▽
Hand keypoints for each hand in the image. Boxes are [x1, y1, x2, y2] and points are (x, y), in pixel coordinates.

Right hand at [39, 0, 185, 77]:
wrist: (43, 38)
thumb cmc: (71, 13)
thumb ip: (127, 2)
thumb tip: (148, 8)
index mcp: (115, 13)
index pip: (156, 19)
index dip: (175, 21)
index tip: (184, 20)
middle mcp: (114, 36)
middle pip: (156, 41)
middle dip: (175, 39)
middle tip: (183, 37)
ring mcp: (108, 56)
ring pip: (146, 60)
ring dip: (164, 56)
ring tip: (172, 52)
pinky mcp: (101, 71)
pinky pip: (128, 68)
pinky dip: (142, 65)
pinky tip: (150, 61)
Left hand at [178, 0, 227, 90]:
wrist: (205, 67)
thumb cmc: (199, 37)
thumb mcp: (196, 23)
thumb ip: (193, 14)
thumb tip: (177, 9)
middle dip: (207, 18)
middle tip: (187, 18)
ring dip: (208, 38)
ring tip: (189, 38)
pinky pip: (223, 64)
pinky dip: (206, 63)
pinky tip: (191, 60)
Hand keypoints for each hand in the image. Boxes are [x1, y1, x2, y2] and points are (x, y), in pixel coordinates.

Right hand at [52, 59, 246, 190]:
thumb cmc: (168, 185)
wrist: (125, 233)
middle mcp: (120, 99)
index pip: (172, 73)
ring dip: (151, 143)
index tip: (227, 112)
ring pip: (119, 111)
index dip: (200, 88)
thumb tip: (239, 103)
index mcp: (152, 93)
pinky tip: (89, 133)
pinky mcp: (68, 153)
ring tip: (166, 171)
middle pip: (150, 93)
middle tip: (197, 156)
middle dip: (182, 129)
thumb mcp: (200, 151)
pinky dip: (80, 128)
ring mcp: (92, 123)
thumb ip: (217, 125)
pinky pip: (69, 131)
△
◆ **Your goal**
Look through the entries above and say how many lines hold the word "thumb", giving the number alone.

◆ **Solution to the exercise**
11